Nevertheless, at least four provinces — Nova Scotia, Ontario, Manitoba and B.C. — have quietly set up incentive-payment systems in the past two to three years, mostly for family doctors.

Physicians say they can earn in the range of $4,000 to $8,000 extra per year by meeting the quality goals.

Jane Brooks, a family doctor in Middleton, N.S., said she has taken advantage of bonuses that encourage physicians to visit patients in nursing homes. Though she is not doing more of that work now, the incentives have at least changed her plans to cut it back and concentrate more on office visits.

“It’s too early to say whether it’s [prompting] a change or not,” said Dr. Brooks. “It’s rewarding people for what they have been doing, and we can only hope it will improve access to quality care.”

Dr. Mercer said the incentive fees in Ontario have helped fund his office’s electronic medical records project. The computer system, in turn, enables him to easily identify patients who, for instance, should be reminded to have a mammogram or flu shot, helping him provide the service to enough patients so that he can earn a bonus.

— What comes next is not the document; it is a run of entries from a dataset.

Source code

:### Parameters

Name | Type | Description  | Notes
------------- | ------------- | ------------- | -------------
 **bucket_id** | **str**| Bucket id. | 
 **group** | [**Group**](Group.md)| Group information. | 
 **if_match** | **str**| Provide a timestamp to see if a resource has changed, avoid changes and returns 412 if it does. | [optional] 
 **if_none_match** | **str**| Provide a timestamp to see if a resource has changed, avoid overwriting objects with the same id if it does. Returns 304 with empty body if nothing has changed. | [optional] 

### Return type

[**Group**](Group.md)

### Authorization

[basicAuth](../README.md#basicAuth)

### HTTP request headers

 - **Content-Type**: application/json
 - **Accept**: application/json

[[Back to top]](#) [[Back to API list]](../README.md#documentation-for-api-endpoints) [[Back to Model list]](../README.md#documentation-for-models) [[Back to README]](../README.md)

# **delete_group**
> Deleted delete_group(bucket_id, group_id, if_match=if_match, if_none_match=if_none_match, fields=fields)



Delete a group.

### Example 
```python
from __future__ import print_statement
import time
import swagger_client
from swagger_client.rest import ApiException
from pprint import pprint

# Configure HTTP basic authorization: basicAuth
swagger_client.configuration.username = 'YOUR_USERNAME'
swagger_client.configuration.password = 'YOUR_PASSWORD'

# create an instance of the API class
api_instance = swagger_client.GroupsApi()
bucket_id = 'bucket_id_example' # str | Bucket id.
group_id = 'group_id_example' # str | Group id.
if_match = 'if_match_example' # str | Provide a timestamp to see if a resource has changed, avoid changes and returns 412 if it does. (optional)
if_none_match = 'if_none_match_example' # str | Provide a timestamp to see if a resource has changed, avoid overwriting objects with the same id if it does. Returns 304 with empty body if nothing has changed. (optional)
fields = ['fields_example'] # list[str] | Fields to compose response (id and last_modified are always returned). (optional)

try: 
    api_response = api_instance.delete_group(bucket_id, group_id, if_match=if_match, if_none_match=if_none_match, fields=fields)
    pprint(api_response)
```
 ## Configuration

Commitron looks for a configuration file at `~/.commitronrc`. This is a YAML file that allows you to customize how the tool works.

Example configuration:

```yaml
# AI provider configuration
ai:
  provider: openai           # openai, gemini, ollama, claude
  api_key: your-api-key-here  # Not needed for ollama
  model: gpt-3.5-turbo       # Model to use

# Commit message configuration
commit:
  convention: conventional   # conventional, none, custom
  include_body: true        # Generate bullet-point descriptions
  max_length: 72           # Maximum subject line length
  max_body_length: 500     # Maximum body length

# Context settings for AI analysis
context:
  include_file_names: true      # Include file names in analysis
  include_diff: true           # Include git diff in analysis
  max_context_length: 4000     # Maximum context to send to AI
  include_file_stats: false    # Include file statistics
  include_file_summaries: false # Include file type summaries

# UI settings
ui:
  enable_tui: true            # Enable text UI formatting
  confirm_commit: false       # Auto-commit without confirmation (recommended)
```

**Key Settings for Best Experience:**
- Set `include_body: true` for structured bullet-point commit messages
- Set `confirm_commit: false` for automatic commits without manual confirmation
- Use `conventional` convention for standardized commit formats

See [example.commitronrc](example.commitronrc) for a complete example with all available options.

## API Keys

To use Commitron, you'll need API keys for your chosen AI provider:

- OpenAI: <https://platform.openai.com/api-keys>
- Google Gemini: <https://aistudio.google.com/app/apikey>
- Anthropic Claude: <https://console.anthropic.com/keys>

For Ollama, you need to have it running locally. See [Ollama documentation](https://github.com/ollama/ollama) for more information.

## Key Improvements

A pap smear for one woman who is not normally diligent about undergoing the test found evidence of cervical cancer and led to a complete “surgical cure,” he said. Referral of a similar patient to a breast-cancer screening program led to another early diagnosis and good prospects for recovery.

Danielle Martin, spokeswoman for Canadian Doctors For Medicare, warned that governments have to be careful to avoid unintended consequences, like physicians eschewing the homeless and other patients who are difficult to get involved in services that earn bonuses, she said. Still, Dr. Martin believes that performance pay can produce better medical care, to a point.

“It makes much more sense to provide incentives for good health outcomes, rather than just pumping people through,” she said. “[But] it’s not going to be a magical transformation.”